The reality today is that clients do guess, it does sometimes take minutes to fail, and they really do send credentials to unexpected places. I don’t like it any more than you do, but this is already reality.
Mail clients are a great example, in a worst-case scenario clients often try the bare domain, various prefixes (mail., imap, imap4, smtp., pop, pop3, etc) each on multiple ports (25, 110, 143, 465, 587, 993, 995, and I’ve seen some that hit 2525 and others), potentially on each of IPv4 and IPv6. If the domain has a wildcard DNS record pointing to an IP that drops packets (rather than sending a connection failure packet) then each of these takes one timeout to fail.

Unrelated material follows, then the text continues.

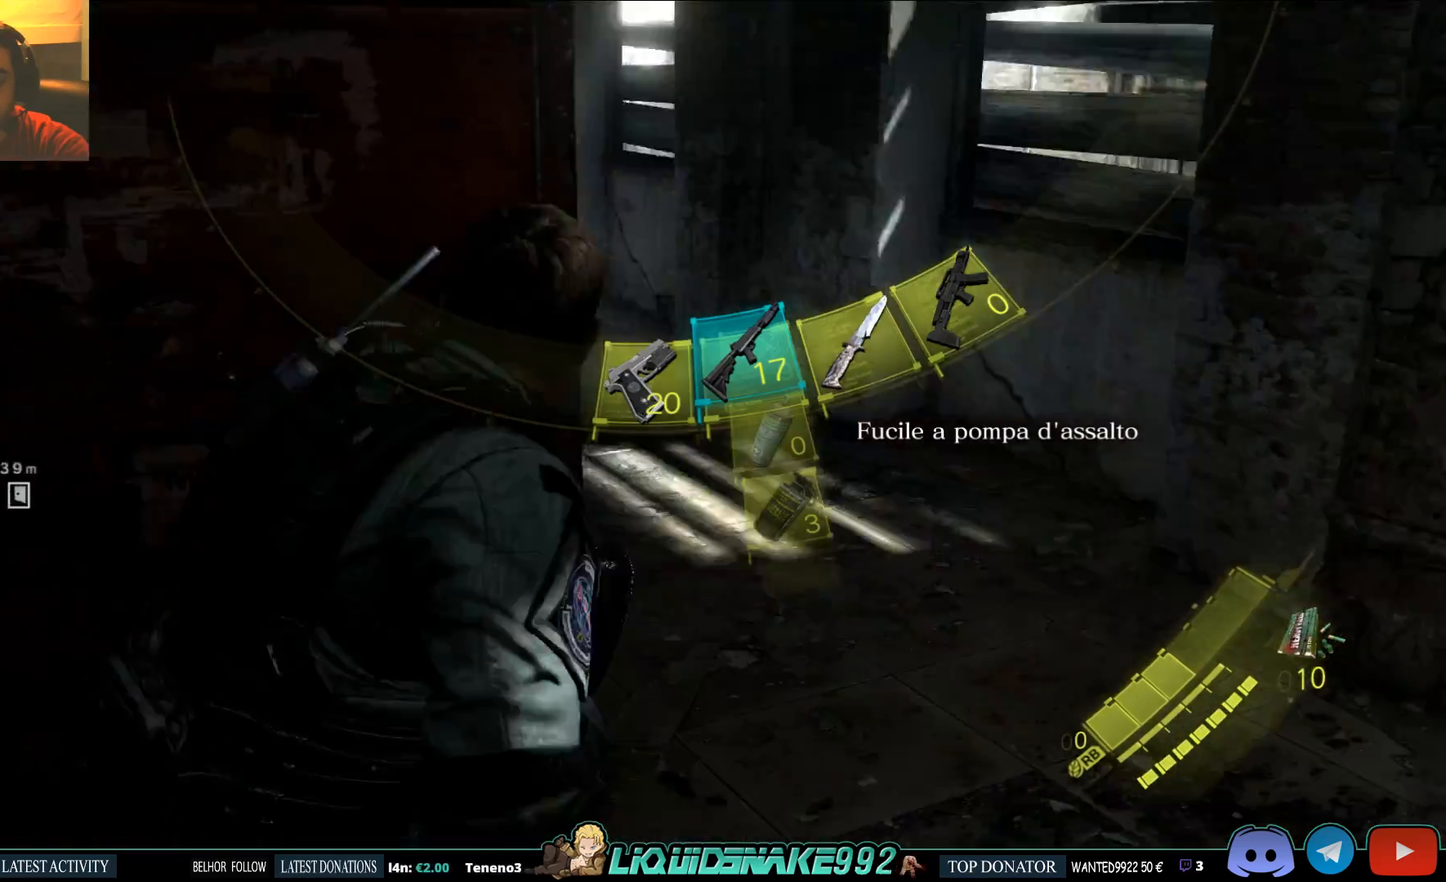
{"buttons": [], "left_stick": "up", "right_stick": "center", "events": [[100, "SQUARE", "down"], [100, "right_stick", "center"], [233, "SQUARE", "up"], [250, "DPAD_RIGHT", "down"], [383, "DPAD_RIGHT", "up"], [467, "left_stick", "up"]]}
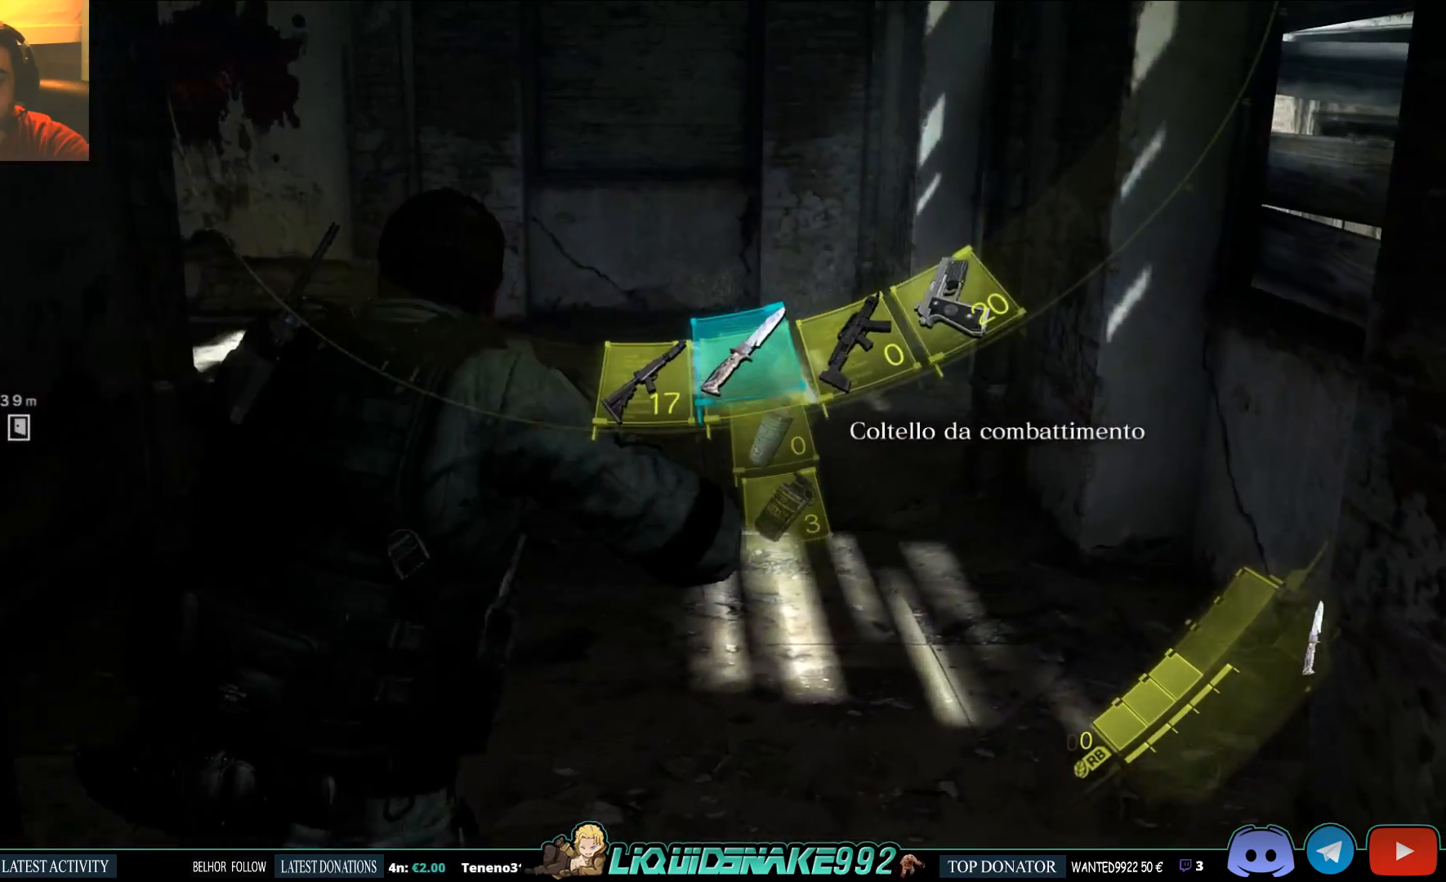
{"buttons": ["DPAD_RIGHT"], "left_stick": "up", "right_stick": "center", "events": [[67, "right_stick", "left"], [150, "DPAD_RIGHT", "down"], [200, "SQUARE", "down"], [250, "right_stick", "center"], [283, "DPAD_RIGHT", "up"], [317, "SQUARE", "up"], [417, "DPAD_RIGHT", "down"]]}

The default timeout is typically going to be 60 seconds for a TCP connection and 300 seconds for each command if a TCP session is accepted and the server decides to be slow.
While you could make multiple attempts in parallel, typically most mail clients don’t.
Yes, this is a worst case scenario, if the connections get a proper TCP RST or ICMP response then no timeout are needed, often there is only IPv4, and hostnames that don’t exist can be quickly skipped. These are not always things that are under my control.
Clients also do end up sending credentials: Consider the above example, my mail server might be
secretmail.example.com, but my wildcard DNS record might point to a webserver hosted by a third party who happens to have their own SMTP/POP3/IMAP servers. In this case the client will get a connection and will then attempt to authenticate. It fails, but the damage is done: the credentials have been transmitted across the wire.
It is a lot easier to convince client authors to stop guessing when they get real answers from SRV records, but it will likely never happen that clients stop guessing in the absence of autoconfiguration hints simply because creating a negative first-try onboarding experience results in a high user abandon rate, and increases technical support load for those users who do stick around. Some protocols have a high adoption rate for SRV records and therefore default to “no record = no service autoconfiguration”, but for legacy protocols that predate SRV records autoconfiguration guesswork is the best fallback.
I haven’t seen any suggestion as to why valid records should be refused.